One thing that’s remained the same though, is that Bareham still talks about Gustavo in the third person.
“He’s not me. He’s this persona that is so absurd and outside of who I am.” Bareham pauses. “Of course, he is me. But he just looks ridiculous and spandex-clad and he’s this sort of nerdy superhero and antagonizer of children!”
It might seem like a poor proposition to develop a character for kids’ entertainment and build a minor distaste for kids into that character’s personality (one of Gustavo’s shticks is that he’s always fumbling things that make kids laugh at him, though having kids laugh at him is a thorn in Gustavo’s side), but it’s one that’s seen him invited to perform at plenty of kids festivals in the last couple of decades. Kids, as it turns out, love to see Gustavo, in his spandex and swim goggles, fail.

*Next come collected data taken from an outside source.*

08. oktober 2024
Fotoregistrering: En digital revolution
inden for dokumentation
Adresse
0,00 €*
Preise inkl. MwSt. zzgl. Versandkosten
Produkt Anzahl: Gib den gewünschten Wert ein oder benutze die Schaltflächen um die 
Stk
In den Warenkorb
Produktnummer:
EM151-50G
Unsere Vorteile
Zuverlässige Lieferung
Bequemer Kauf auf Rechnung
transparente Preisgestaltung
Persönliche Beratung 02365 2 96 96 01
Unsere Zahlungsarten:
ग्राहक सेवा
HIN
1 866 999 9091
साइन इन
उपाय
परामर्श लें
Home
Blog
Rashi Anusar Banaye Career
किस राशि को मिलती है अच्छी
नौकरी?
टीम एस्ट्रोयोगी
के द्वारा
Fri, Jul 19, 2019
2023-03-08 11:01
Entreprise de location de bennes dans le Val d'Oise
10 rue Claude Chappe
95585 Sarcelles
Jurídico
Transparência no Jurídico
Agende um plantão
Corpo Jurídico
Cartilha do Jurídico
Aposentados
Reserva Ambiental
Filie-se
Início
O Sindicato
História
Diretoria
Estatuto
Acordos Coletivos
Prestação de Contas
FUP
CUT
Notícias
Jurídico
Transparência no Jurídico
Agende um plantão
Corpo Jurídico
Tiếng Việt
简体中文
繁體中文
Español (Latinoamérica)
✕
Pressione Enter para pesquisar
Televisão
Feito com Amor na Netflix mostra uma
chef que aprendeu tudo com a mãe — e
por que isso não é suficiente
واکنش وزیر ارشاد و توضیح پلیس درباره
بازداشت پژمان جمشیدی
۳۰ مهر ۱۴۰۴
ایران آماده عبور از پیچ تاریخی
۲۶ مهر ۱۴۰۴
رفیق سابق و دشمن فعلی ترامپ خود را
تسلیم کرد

They love to hear his high, nasally voice admonish them for being nasty children.
Locally, they’ll have that chance when he headlines the Midnight Sun Moppets Children’s Festival at the Yukon Arts Centre on June 11. Gustavo will perform at 11 a.m. and 2 p.m., sharing YAC’s mainstage with a 12:30 p.m. performance from children’s musician Ginalina.
Tickets for performances are $5. All other activities at the festival — including cardboard castle building, a tie-dye workshop, arts and crafts, and more — are free from 10 a.m. to 3 p.m.
It won’t be his first visit North. He had a great time here when he visited for a street festival in the early 2000s.
“People were lovely,” he says, then immediately recounts how one dad in the audience punched out a second, heckling dad in the audience.
Despite this, Bareham wants to see parents at the Yukon Arts Centre (he’s optimistic the formality of a soft-seat theatre will keep the dad-on-dad assaults at a minimum) along with their kids. From the rubber chickens and the sky-high shoulder pads, to the escape routines (fire has made its way back into his practice) and the audience participation, he’s specifically built his performance to cater to the whole family, including kids of all ages, as well as their parents. Both Bareham and Gustavo are excited to present that performance here again.